# Dog Walking



## [email protected] (Mar 20, 2011)

I have no dog and am considering a cockapoo. I walk usually around 3 miles a day in a hilly area, some real good size hills. I walk winter and summer, live in PA. Just wondering how a little cockapoo would fare with walks and then is temperature much of an issue. I suppose I could spare her in the most exteme temperatures, but I'm wondering what those might be for a dog like her. How are they to train? Anything I should know that could discourage me from getting one? Clare


----------



## kendal (Jul 16, 2009)

my two eldist have done 3 munros two in the one day. so they can cope with long hard walks (obviasly you build them up to it) you can walk them in any weather, however snow can cause a some problems with large snow balls forming on the legs 









for exstream heat on walk i geues that depends on how long you keep her coat, and how you keep her cool and hydrated on walks. 

they are easy to train if you put the work in early.


----------



## Enneirda. (Mar 5, 2010)

Cockapoo's are up for it. Both breeds were made to work, long in hard and in cold water. 

You will do better to get a pup from working lines (to insure your dog will have the drive to go with you in less then perfect weather, do not get one from two couch potatoes) and get one around twenty pounds, to sure it can physically keep up with you. 
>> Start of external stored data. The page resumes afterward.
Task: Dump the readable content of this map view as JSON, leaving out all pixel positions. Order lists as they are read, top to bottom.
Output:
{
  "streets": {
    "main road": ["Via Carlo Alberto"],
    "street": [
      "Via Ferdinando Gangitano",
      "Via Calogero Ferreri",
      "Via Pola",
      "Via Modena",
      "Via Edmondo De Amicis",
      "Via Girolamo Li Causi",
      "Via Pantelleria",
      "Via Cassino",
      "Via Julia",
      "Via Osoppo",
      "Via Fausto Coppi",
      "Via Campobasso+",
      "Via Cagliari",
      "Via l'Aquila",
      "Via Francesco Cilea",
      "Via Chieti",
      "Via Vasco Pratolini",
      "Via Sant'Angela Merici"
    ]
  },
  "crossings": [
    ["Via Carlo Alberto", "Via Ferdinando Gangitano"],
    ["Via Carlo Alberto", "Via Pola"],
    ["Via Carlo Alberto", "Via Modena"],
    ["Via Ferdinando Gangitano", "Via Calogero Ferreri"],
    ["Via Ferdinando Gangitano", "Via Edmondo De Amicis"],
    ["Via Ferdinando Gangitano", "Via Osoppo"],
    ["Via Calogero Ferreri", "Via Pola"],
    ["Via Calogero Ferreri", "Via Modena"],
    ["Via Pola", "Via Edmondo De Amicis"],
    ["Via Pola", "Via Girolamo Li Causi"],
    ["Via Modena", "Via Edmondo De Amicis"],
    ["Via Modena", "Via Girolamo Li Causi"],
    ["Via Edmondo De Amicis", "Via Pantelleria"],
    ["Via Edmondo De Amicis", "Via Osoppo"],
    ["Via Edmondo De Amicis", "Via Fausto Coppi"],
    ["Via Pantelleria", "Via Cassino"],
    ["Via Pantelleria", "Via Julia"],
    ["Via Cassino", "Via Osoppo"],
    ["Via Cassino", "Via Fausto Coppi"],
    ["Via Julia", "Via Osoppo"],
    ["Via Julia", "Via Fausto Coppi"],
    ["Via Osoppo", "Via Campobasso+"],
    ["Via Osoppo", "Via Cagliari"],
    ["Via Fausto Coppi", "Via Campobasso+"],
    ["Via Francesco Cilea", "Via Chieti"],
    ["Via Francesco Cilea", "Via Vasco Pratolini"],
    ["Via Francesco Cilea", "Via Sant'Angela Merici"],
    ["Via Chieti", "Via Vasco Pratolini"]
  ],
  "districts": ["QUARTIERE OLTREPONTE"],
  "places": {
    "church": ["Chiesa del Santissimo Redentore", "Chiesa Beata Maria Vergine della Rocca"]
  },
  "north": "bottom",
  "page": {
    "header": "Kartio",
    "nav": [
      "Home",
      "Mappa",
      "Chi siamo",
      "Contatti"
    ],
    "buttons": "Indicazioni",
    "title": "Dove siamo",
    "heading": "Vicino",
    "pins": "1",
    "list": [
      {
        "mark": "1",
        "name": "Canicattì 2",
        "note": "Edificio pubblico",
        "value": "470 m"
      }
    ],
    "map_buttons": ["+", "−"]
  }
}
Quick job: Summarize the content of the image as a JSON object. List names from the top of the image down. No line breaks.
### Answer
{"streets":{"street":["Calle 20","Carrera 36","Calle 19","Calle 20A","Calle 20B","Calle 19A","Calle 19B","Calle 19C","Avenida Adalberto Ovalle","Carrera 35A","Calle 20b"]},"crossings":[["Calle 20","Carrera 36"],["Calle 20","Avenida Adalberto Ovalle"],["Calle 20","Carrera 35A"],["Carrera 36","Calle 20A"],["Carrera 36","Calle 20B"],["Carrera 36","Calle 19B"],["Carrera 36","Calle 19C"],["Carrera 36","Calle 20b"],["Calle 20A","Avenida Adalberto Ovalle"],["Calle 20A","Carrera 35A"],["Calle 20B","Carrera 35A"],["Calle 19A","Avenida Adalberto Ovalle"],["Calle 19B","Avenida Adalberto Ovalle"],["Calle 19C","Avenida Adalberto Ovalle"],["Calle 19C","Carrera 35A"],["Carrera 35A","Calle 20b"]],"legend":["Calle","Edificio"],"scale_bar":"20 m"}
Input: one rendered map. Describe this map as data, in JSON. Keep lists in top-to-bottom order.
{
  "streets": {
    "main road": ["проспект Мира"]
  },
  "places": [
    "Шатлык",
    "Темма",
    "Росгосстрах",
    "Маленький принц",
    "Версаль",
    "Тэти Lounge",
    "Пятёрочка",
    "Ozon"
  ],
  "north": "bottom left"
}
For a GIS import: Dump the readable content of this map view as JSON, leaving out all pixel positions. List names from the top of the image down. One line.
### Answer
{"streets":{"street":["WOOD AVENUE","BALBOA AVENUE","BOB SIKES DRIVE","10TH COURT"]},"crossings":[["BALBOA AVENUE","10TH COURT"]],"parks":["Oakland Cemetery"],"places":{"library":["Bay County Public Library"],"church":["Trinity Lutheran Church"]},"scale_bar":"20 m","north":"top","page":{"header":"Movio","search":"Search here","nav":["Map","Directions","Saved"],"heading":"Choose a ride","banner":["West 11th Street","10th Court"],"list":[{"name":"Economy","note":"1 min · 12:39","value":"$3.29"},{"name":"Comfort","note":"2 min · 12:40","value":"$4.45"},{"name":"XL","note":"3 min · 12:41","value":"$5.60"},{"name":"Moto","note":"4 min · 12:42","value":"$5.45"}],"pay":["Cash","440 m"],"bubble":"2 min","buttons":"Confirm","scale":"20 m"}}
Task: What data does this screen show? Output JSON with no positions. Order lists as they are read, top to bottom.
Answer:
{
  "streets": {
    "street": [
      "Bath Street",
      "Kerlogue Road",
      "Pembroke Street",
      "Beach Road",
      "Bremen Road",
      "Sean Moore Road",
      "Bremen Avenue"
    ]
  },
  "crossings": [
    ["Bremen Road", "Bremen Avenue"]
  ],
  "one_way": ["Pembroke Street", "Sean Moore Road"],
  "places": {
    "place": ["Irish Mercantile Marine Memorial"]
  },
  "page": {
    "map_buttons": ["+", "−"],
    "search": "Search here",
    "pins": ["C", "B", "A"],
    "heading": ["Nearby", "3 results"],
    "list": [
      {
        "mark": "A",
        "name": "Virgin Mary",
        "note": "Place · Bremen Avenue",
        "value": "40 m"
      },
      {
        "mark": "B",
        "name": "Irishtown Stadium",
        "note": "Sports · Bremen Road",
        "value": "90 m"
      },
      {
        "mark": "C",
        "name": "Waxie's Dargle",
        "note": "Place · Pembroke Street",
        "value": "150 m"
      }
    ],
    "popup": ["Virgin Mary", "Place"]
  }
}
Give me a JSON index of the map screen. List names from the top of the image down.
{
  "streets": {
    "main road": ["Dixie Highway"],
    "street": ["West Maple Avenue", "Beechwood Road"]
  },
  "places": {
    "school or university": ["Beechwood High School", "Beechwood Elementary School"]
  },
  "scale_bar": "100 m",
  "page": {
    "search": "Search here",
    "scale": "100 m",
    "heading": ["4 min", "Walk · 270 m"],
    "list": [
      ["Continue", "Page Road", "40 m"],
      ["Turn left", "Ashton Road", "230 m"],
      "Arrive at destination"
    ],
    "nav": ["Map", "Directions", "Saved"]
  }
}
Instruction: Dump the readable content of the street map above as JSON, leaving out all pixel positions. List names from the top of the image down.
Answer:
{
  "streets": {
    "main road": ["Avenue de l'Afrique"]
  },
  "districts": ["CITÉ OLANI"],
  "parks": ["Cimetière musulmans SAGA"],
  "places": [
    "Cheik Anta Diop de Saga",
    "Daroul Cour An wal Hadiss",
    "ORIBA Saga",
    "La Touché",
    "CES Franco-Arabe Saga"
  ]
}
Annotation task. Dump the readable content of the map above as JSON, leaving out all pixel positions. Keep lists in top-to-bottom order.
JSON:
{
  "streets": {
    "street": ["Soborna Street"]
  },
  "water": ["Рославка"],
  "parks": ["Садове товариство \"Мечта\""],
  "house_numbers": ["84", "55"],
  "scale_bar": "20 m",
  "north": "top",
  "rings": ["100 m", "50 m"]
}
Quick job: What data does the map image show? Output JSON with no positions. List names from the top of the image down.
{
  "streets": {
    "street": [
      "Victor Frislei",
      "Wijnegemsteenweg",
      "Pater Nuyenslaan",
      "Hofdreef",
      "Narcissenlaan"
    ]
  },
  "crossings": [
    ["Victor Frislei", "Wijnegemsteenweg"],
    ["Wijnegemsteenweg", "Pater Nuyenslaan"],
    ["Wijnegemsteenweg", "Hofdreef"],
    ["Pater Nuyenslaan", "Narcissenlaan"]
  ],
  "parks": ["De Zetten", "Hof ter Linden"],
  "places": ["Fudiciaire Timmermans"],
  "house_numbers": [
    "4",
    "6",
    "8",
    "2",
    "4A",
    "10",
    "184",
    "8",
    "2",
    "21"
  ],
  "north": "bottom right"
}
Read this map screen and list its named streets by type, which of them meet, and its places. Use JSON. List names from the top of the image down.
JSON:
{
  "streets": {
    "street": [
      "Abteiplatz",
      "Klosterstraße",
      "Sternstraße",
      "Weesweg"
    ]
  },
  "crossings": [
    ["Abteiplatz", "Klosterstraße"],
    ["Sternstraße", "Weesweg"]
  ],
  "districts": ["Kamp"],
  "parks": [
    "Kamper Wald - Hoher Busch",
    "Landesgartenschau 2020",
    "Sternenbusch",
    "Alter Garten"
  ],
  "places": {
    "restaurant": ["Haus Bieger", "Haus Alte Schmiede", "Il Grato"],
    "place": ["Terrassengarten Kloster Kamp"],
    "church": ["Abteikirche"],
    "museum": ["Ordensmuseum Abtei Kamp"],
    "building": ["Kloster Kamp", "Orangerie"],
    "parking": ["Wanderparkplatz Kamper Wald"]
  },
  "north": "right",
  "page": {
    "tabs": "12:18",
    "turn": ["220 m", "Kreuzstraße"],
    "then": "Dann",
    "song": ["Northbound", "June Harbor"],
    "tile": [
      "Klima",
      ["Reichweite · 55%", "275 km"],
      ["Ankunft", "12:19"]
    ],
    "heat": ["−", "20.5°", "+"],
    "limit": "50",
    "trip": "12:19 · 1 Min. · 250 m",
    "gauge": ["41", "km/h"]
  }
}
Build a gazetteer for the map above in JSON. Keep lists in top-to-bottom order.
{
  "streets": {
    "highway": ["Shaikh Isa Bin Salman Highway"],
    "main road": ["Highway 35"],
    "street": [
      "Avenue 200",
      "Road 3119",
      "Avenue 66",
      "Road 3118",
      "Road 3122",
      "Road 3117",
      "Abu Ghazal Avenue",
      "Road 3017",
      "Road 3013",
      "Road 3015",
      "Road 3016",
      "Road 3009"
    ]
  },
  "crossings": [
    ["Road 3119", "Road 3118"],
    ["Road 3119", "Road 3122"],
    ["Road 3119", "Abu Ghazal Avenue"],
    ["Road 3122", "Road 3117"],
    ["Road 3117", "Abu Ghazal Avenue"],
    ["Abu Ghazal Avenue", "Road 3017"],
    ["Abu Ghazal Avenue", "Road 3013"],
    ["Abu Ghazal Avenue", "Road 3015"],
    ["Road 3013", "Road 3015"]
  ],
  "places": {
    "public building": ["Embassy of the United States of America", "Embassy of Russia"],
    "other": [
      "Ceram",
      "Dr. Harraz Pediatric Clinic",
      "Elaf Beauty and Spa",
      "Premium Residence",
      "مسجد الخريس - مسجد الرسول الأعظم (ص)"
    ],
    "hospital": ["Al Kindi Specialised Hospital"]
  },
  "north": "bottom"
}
There are boots for dogs, and fur guards as well that will keep the snow from clumping on the legs, and well as keeping them warmer.


----------



## Dylansmum (Oct 29, 2010)

Dylan loved the snow but did suffer when we were out long enough for him to get ice build up between his toes - that was really uncomfortable. Don't know what he'll be like in the heat, but probably will cope as well as any dog. I would think that 3 miles would be fine with plenty of water. And if there are any rivers or lakes they love those for a cooldown!


----------



## wilfiboy (Sep 18, 2010)

Sounds like great fun for a cockapoo I would have posted what the other said just snow and ice balls and shorter coat in summer... enjoy x


----------



## kendal (Jul 16, 2009)

Enneirda. said:


> There are boots for dogs, and fur guards as well that will keep the snow from clumping on the legs, and well as keeping them warmer.


ok ive got the boots, but never seen fur guards, do you have a link to any i can see ?

Gypsy suffers in the heat, she is the skiny one of my lot but like my mum doesnt like worm hot weather. she will sit herself infrount of the fan.


----------



## Enneirda. (Mar 5, 2010)

Here's one site:
http://www.whisperwindstandardpoodles.com/coat.html
And another:
http://www.petco.com/product/111421/Leg-Wraps-Black-Leg-Protectors-for-Dogs.aspx

I'll keep looking for the other I saw, it was a full body suit. These are like it though.


----------



## parapluie (Dec 22, 2010)

Rufus looooves the snow. We haven't had him in the summer yet as he's too young but I'm sure he'll love that too! He doesn't seem to be bothered one bit about if it's warm, cold, raining, snowing. He just loves to go out!


----------



## wilfiboy (Sep 18, 2010)

Enneirda. said:


> Here's one site:
> http://www.whisperwindstandardpoodles.com/coat.html
> And another:
> http://www.petco.com/product/111421/Leg-Wraps-Black-Leg-Protectors-for-Dogs.aspx
> ...


I like those, would come in handy for mud as well a snow and ice. 
Good old Rufie, Wilf prfers not to bother if its raining he takes a look out and comes back in .... will hold a pee for hours lol x


----------



## lady amanda (Nov 26, 2010)

WOW lady is the same as rufus....doesn't matter what the weather she wants outside.


----------



## Enneirda. (Mar 5, 2010)

'Lo's a country girl, she wants out all.the.time. D though, he's like Wilf, any bad weather and he'd rather stay in lol.


----------



## [email protected] (Mar 20, 2011)

Gosh I am getting lots of good responses to help me make my decision and beautiful pictures, too. Maybe I'm a little nervous as someone who has not had a dog in years, though I've done my share of dogsitting. It is a huge responsibility. Clare


----------